Dünya Basın Özgürlüğü Endeksi yayımlandı: Türkiye'nin sırası yükseldi

Uluslararası Sınır Tanımayan Gazeteciler (RSF) örgütünün hazırladığı 2024 Dünya Basın Özgürlüğü Endeksi'nde Türkiye, 180 ülke içerisinde 158'inci sırada yer alarak, sıralamada bir önceki yıla göre gelişme gösterdi. Fakat RSF’ye göre bu basın özgürlüğünün iyiye gittiğinin bir işareti değil, çünkü Türkiye durumun “çok vahim” olduğu ülkeler kategorisinde yer almaya devam etti.

YAYINLAMA
GÜNCELLEME

3 Mayıs Dünya Basın Özgürlüğü Günü'nde yayımlanan RSF'nin raporunda, geçen yıl 165'inci sırada yer alan Türkiye, bu yıl yedi basamak ilerleyerek 158'inci sıraya yükseldi.

Bu yükselişin, geçen yıl endekste Türkiye’nin önünde yer alan Rusya, Azerbaycan ve Hindistan gibi ülkelerde durumun kötüleşmesinden kaynaklandığı belirtiliyor.

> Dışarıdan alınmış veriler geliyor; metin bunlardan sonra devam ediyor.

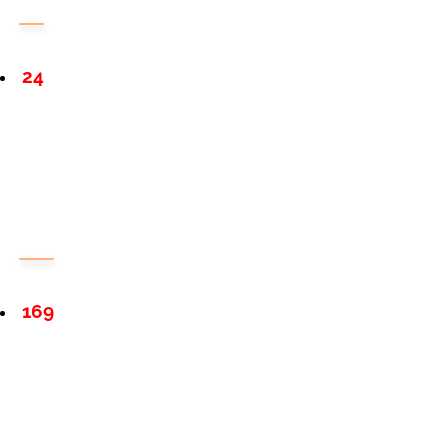
24
169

BBC Türkçe'de yer alan habere göre, endekste ilk üç sırada sırasıyla Norveç, Danimarka, İsveç yer alıyor.

Endeksin son sıralarında ise Çin (172’inci), Vietnam (174’üncü), İran (176’ıncı), Kuzey Kore (177’inci), Afganistan (178’inci), Suriye (179’uncu) ve Eritre (180’inci) bulunuyor.

RSF Endeksi’nde ülkelerin puanını, “politik”, “güvenlik”, “ekonomik”, “sosyo-kültürel” ve “yasal” olmak üzere beş gösterge belirliyor.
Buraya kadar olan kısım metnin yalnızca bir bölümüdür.